■ **Ação necessária**
Reescreva todo o material abaixo trocando "YouTube" por "Vimeo" e mantendo o restante inalterado. Deixe as imagens fora da resposta.

——————

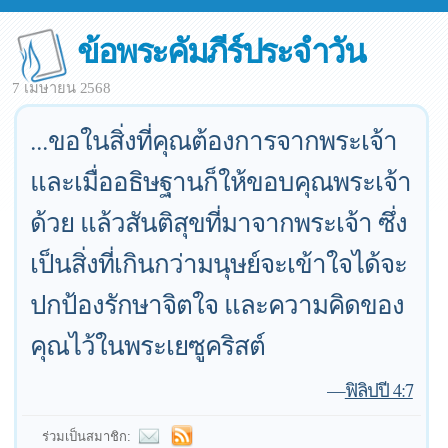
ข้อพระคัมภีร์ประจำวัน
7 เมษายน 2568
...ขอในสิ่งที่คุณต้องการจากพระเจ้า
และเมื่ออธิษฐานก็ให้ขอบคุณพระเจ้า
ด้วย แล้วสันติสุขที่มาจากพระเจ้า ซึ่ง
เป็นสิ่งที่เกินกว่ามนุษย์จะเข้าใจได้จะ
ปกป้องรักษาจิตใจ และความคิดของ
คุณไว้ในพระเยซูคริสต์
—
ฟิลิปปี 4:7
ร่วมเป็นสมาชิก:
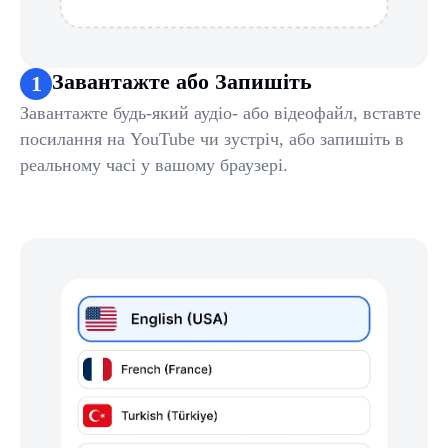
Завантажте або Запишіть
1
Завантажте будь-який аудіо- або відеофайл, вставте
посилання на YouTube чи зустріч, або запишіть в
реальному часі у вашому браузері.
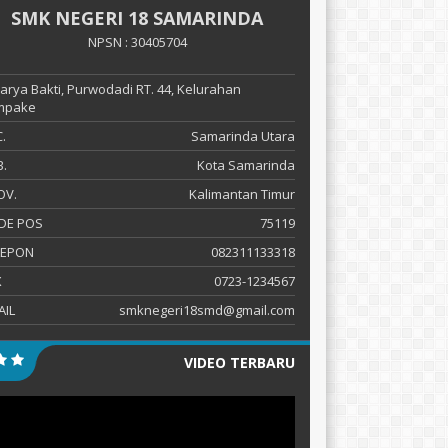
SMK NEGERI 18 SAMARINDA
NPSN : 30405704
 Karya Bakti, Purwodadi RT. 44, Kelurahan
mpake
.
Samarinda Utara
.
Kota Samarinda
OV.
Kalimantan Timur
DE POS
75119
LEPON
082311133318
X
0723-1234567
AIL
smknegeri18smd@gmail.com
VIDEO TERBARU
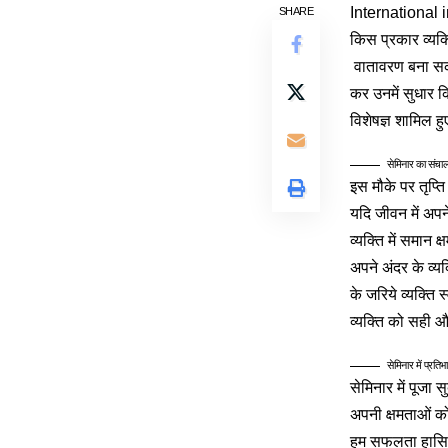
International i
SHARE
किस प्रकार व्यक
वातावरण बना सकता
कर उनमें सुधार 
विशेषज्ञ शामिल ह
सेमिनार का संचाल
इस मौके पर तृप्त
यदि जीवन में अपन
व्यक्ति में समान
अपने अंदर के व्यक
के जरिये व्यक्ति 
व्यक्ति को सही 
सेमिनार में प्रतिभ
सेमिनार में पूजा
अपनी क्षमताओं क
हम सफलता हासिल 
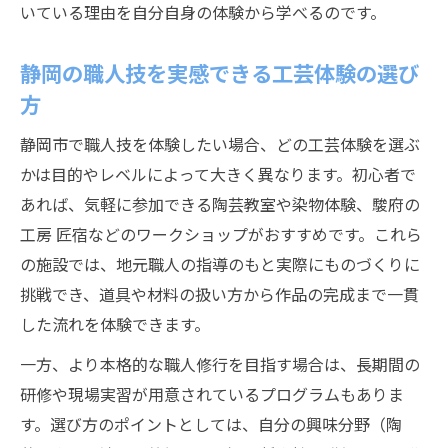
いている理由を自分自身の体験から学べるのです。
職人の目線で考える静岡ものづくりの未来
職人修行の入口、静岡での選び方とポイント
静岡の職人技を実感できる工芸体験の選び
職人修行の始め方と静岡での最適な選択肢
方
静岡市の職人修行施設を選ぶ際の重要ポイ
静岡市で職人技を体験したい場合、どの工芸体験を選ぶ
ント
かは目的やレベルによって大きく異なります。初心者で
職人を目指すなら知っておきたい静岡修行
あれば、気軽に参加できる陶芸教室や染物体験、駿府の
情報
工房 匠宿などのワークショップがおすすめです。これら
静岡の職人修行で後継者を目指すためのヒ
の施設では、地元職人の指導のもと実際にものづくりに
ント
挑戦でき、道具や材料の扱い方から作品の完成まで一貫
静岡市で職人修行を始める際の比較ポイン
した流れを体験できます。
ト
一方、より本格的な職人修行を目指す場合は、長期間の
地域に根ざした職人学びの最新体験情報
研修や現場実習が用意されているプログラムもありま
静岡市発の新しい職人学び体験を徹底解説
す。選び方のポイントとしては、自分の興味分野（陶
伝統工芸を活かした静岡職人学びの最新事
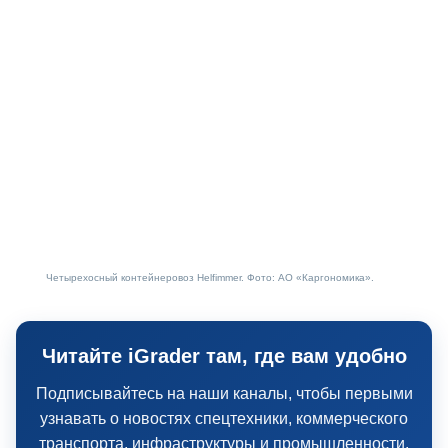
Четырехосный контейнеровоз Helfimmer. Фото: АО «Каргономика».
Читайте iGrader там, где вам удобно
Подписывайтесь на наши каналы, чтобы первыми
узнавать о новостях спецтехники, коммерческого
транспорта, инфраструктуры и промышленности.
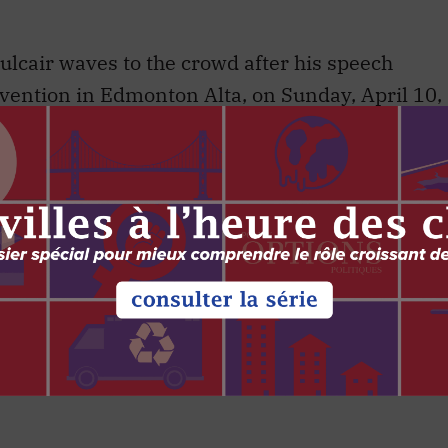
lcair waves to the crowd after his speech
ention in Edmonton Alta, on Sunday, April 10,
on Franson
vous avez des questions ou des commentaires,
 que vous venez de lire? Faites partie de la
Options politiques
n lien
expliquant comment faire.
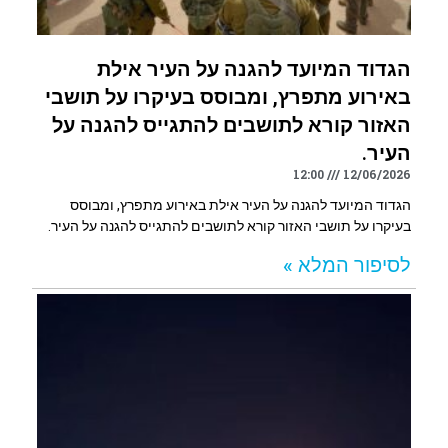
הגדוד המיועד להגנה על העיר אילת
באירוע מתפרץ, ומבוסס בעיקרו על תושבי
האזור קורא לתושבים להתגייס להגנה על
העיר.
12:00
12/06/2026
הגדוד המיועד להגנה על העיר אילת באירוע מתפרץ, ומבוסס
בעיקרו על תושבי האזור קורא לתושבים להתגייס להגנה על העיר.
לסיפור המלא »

——————

■ **Resposta da tarefa**
ข้อพระคัมภีร์ประจำวัน
7 เมษายน 2568
...ขอในสิ่งที่คุณต้องการจากพระเจ้า
และเมื่ออธิษฐานก็ให้ขอบคุณพระเจ้า
ด้วย แล้วสันติสุขที่มาจากพระเจ้า ซึ่ง
เป็นสิ่งที่เกินกว่ามนุษย์จะเข้าใจได้จะ
ปกป้องรักษาจิตใจ และความคิดของ
คุณไว้ในพระเยซูคริสต์
—
ฟิลิปปี 4:7
ร่วมเป็นสมาชิก:
Завантажте або Запишіть
1
Завантажте будь-який аудіо- або відеофайл, вставте
посилання на Vimeo чи зустріч, або запишіть в
реальному часі у вашому браузері.
SMK NEGERI 18 SAMARINDA
NPSN : 30405704
 Karya Bakti, Purwodadi RT. 44, Kelurahan
mpake
.
Samarinda Utara
.
Kota Samarinda
OV.
Kalimantan Timur
DE POS
75119
LEPON
082311133318
X
0723-1234567
AIL
smknegeri18smd@gmail.com
VIDEO TERBARU
International i
SHARE
किस प्रकार व्यक
वातावरण बना सकता
कर उनमें सुधार 
विशेषज्ञ शामिल ह
सेमिनार का संचाल
इस मौके पर तृप्त
यदि जीवन में अपन
व्यक्ति में समान
अपने अंदर के व्यक
के जरिये व्यक्ति 
व्यक्ति को सही 
सेमिनार में प्रतिभ
सेमिनार में पूजा
अपनी क्षमताओं क
हम सफलता हासिल 
いている理由を自分自身の体験から学べるのです。
職人の目線で考える静岡ものづくりの未来
職人修行の入口、静岡での選び方とポイント
静岡の職人技を実感できる工芸体験の選び
職人修行の始め方と静岡での最適な選択肢
方
静岡市の職人修行施設を選ぶ際の重要ポイ
静岡市で職人技を体験したい場合、どの工芸体験を選ぶ
ント
かは目的やレベルによって大きく異なります。初心者で
職人を目指すなら知っておきたい静岡修行
あれば、気軽に参加できる陶芸教室や染物体験、駿府の
情報
工房 匠宿などのワークショップがおすすめです。これら
静岡の職人修行で後継者を目指すためのヒ
の施設では、地元職人の指導のもと実際にものづくりに
ント
挑戦でき、道具や材料の扱い方から作品の完成まで一貫
静岡市で職人修行を始める際の比較ポイン
した流れを体験できます。
ト
一方、より本格的な職人修行を目指す場合は、長期間の
地域に根ざした職人学びの最新体験情報
研修や現場実習が用意されているプログラムもありま
静岡市発の新しい職人学び体験を徹底解説
す。選び方のポイントとしては、自分の興味分野（陶
伝統工芸を活かした静岡職人学びの最新事
Четырехосный контейнеровоз Helfimmer. Фото: АО «Каргономика».
Читайте iGrader там, где вам удобно
Подписывайтесь на наши каналы, чтобы первыми
узнавать о новостях спецтехники, коммерческого
транспорта, инфраструктуры и промышленности.
lcair waves to the crowd after his speech
ention in Edmonton Alta, on Sunday, April 10,
on Franson
vous avez des questions ou des commentaires,
 que vous venez de lire? Faites partie de la
Options politiques
n lien
expliquant comment faire.
הגדוד המיועד להגנה על העיר אילת
באירוע מתפרץ, ומבוסס בעיקרו על תושבי
האזור קורא לתושבים להתגייס להגנה על
העיר.
12:00
12/06/2026
הגדוד המיועד להגנה על העיר אילת באירוע מתפרץ, ומבוסס
בעיקרו על תושבי האזור קורא לתושבים להתגייס להגנה על העיר.
לסיפור המלא »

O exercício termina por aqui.